I just completed Microsoft's Reinforcement Learning Explained course
by Patrick Lee on 01 Jul 2019 in categories BigData tech with tags AI CNTK Jupyter notebooks lifelong learning PythonYesterday I completed what I have found to be the most demanding course so far on the Microsoft Professional Program for Artificial Intelligence, Reinforcement Learning Explained. It took me 66.5 hours (more than twice as long as previous edX courses have taken me) and my final mark was 94%.
This was my 9th course on the professional program, and this month (July 2019) I am taking the final course, a capstone project designed to test a lot of the material learned during the previous courses. I have had a quick look at this (I couldn't until now because the capstone courses can only be taken in the first month of every calendar quarter), and it is an interesting project: developing an algorithm to successfully classify sound files as to whether the accent used is Canadian, English or Indian! So I am looking forward to doing that.
Once I have finished the AI professional program, I will write up an overview of it (as I did here with the Data Science and here with the Big Data professional programs), but here are some brief comments about the Reinforcement Learning Explained course.
Arguably this is the most actuarial/mathematical of all the courses I have done so far, whether on data science, big data or AI. It involves optimisation in a stochastic process, and includes dynamic programming and the Bellman equations, which I remember doing at university a few decades ago. Quite a lot of python programming too.
Reinforcement Learning includes algorithms similar to the ones used by Alpha Go Zero (the program that managed to beat Alpha Go, the program that had beaten the human world champion at Go). Alpha Go taught itself initially by studying many previous games played by humans. Alpha Go Zero was entirely self taught: i.e. all it started off with was the rules of Go, and it learned by playing itself and gradually improving!
The image at the top of this article is of a much simpler problem than Go, a Simple Room Environment in which the objective is for an agent (think of this as a player in a game) to learn how to reach the bottom right square as quickly as possible starting from the top left square. There are walls in place which block certain routes. The agent is represented by the yellow square.

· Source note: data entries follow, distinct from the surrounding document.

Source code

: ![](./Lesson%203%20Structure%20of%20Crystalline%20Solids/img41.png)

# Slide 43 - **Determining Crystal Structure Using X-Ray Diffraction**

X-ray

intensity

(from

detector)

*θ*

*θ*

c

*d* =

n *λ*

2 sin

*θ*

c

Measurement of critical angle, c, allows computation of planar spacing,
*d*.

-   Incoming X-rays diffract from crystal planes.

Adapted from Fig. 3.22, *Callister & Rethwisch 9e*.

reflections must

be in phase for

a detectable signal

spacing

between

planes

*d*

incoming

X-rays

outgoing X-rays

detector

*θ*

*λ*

The image shows the progress of an agent using a SARSA (State Action Reward State Action) algorithm as it learns during 12 stochastic episodes (plays of the game). The game stops after 50 moves or if the goal (the bottom right cell) is reached before then. The Length in the charts is the number of moves (with 50 normally denoting failure to reach the goal), and the Reward is the total reward received during the episode (a score of 1 means that the goal was reached).
You can see from the charts that towards the end of the 12 episodes, the agent seems to have learnt to reach the goal consistently (i.e. it will no longer fail). This is not necessarily going to be the case however, nor would this necessarily be optimal: the agent may have found a lengthy route to reach the goal, so often in Reinforcement Learning problems, it is necessary to continue exploring from time to time (e.g. under an epsilon greedy process, see https://en.wikipedia.org/wiki/Multi-armed_bandit) in the hope of finding an even better route.
PS I have complained to edX about the course having been advertised as only taking 24 to 36 weeks yet containing a lot more material and lab work than previous courses. And about other problems too: very poor English in the material and questions, very poor pronunciation in some of the course videos (and hence the video transcripts, which clearly were never checked by edX), no responses from edX to discussion forum posts after 2 months! I hope edX will sort some or all of these problems out in future versions of the course, but be forewarned that it may take considerably longer than other courses in case they have not.